--- Directions ---
Return every entry below exactly as written.

--- Data shown ---
::::

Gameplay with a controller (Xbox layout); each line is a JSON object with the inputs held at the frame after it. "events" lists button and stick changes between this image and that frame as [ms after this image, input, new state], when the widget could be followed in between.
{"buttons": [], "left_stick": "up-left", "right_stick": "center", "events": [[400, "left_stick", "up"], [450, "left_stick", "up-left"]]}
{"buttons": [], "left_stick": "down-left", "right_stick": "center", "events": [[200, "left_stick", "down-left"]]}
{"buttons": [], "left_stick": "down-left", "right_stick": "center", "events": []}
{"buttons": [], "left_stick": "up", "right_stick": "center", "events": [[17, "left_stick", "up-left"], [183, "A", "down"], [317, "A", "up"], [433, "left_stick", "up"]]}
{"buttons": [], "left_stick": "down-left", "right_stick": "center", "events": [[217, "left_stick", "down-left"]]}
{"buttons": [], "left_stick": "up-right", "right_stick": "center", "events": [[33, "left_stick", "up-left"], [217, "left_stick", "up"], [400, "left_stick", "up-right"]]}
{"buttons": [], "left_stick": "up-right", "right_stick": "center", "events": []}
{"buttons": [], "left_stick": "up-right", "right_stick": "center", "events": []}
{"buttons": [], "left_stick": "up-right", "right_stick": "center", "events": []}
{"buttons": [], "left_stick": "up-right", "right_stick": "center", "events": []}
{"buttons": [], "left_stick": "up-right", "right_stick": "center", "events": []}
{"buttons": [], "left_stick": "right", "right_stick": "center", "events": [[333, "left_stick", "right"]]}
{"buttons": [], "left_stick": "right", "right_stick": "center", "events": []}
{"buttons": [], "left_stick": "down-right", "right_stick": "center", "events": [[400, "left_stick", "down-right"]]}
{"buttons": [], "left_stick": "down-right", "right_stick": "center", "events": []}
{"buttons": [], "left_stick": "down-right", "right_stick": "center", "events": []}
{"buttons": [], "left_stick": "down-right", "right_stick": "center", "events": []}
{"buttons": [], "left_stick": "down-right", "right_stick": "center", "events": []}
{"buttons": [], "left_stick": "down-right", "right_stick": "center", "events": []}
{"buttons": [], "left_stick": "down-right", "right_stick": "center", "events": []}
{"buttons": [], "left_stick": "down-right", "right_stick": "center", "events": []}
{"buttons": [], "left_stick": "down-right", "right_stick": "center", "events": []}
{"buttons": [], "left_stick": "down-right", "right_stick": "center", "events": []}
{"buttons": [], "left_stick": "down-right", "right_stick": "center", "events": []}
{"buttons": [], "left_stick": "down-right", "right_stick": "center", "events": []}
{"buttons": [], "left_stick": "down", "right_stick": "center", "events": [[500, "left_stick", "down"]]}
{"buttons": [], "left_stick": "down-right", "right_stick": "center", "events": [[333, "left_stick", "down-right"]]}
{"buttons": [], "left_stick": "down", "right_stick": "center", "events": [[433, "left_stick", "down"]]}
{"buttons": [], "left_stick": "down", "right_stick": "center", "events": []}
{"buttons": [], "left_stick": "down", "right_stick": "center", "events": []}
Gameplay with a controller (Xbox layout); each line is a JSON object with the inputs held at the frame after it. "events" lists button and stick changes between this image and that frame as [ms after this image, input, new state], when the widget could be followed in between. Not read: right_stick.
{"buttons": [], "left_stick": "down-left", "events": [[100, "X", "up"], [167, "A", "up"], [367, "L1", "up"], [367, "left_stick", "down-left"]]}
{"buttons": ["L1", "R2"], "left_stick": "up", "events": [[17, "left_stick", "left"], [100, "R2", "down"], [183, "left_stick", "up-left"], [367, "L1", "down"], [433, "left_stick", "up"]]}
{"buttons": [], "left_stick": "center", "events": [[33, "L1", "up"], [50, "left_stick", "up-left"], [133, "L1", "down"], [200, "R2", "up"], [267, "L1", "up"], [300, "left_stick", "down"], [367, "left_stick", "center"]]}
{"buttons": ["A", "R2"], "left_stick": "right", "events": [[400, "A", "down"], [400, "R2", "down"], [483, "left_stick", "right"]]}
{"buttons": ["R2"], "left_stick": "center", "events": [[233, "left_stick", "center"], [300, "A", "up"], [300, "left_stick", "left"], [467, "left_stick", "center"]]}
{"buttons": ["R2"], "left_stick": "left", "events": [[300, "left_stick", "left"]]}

::::

--- The answer ---
Gameplay with a controller (Xbox layout); each line is a JSON object with the inputs held at the frame after it. "events" lists button and stick changes between this image and that frame as [ms after this image, input, new state], when the widget could be followed in between.
{"buttons": [], "left_stick": "up-left", "right_stick": "center", "events": [[400, "left_stick", "up"], [450, "left_stick", "up-left"]]}
{"buttons": [], "left_stick": "down-left", "right_stick": "center", "events": [[200, "left_stick", "down-left"]]}
{"buttons": [], "left_stick": "down-left", "right_stick": "center", "events": []}
{"buttons": [], "left_stick": "up", "right_stick": "center", "events": [[17, "left_stick", "up-left"], [183, "A", "down"], [317, "A", "up"], [433, "left_stick", "up"]]}
{"buttons": [], "left_stick": "down-left", "right_stick": "center", "events": [[217, "left_stick", "down-left"]]}
{"buttons": [], "left_stick": "up-right", "right_stick": "center", "events": [[33, "left_stick", "up-left"], [217, "left_stick", "up"], [400, "left_stick", "up-right"]]}
{"buttons": [], "left_stick": "up-right", "right_stick": "center", "events": []}
{"buttons": [], "left_stick": "up-right", "right_stick": "center", "events": []}
{"buttons": [], "left_stick": "up-right", "right_stick": "center", "events": []}
{"buttons": [], "left_stick": "up-right", "right_stick": "center", "events": []}
{"buttons": [], "left_stick": "up-right", "right_stick": "center", "events": []}
{"buttons": [], "left_stick": "right", "right_stick": "center", "events": [[333, "left_stick", "right"]]}
{"buttons": [], "left_stick": "right", "right_stick": "center", "events": []}
{"buttons": [], "left_stick": "down-right", "right_stick": "center", "events": [[400, "left_stick", "down-right"]]}
{"buttons": [], "left_stick": "down-right", "right_stick": "center", "events": []}
{"buttons": [], "left_stick": "down-right", "right_stick": "center", "events": []}
{"buttons": [], "left_stick": "down-right", "right_stick": "center", "events": []}
{"buttons": [], "left_stick": "down-right", "right_stick": "center", "events": []}
{"buttons": [], "left_stick": "down-right", "right_stick": "center", "events": []}
{"buttons": [], "left_stick": "down-right", "right_stick": "center", "events": []}
{"buttons": [], "left_stick": "down-right", "right_stick": "center", "events": []}
{"buttons": [], "left_stick": "down-right", "right_stick": "center", "events": []}
{"buttons": [], "left_stick": "down-right", "right_stick": "center", "events": []}
{"buttons": [], "left_stick": "down-right", "right_stick": "center", "events": []}
{"buttons": [], "left_stick": "down-right", "right_stick": "center", "events": []}
{"buttons": [], "left_stick": "down", "right_stick": "center", "events": [[500, "left_stick", "down"]]}
{"buttons": [], "left_stick": "down-right", "right_stick": "center", "events": [[333, "left_stick", "down-right"]]}
{"buttons": [], "left_stick": "down", "right_stick": "center", "events": [[433, "left_stick", "down"]]}
{"buttons": [], "left_stick": "down", "right_stick": "center", "events": []}
{"buttons": [], "left_stick": "down", "right_stick": "center", "events": []}
Gameplay with a controller (Xbox layout); each line is a JSON object with the inputs held at the frame after it. "events" lists button and stick changes between this image and that frame as [ms after this image, input, new state], when the widget could be followed in between. Not read: right_stick.
{"buttons": [], "left_stick": "down-left", "events": [[100, "X", "up"], [167, "A", "up"], [367, "L1", "up"], [367, "left_stick", "down-left"]]}
{"buttons": ["L1", "R2"], "left_stick": "up", "events": [[17, "left_stick", "left"], [100, "R2", "down"], [183, "left_stick", "up-left"], [367, "L1", "down"], [433, "left_stick", "up"]]}
{"buttons": [], "left_stick": "center", "events": [[33, "L1", "up"], [50, "left_stick", "up-left"], [133, "L1", "down"], [200, "R2", "up"], [267, "L1", "up"], [300, "left_stick", "down"], [367, "left_stick", "center"]]}
{"buttons": ["A", "R2"], "left_stick": "right", "events": [[400, "A", "down"], [400, "R2", "down"], [483, "left_stick", "right"]]}
{"buttons": ["R2"], "left_stick": "center", "events": [[233, "left_stick", "center"], [300, "A", "up"], [300, "left_stick", "left"], [467, "left_stick", "center"]]}
{"buttons": ["R2"], "left_stick": "left", "events": [[300, "left_stick", "left"]]}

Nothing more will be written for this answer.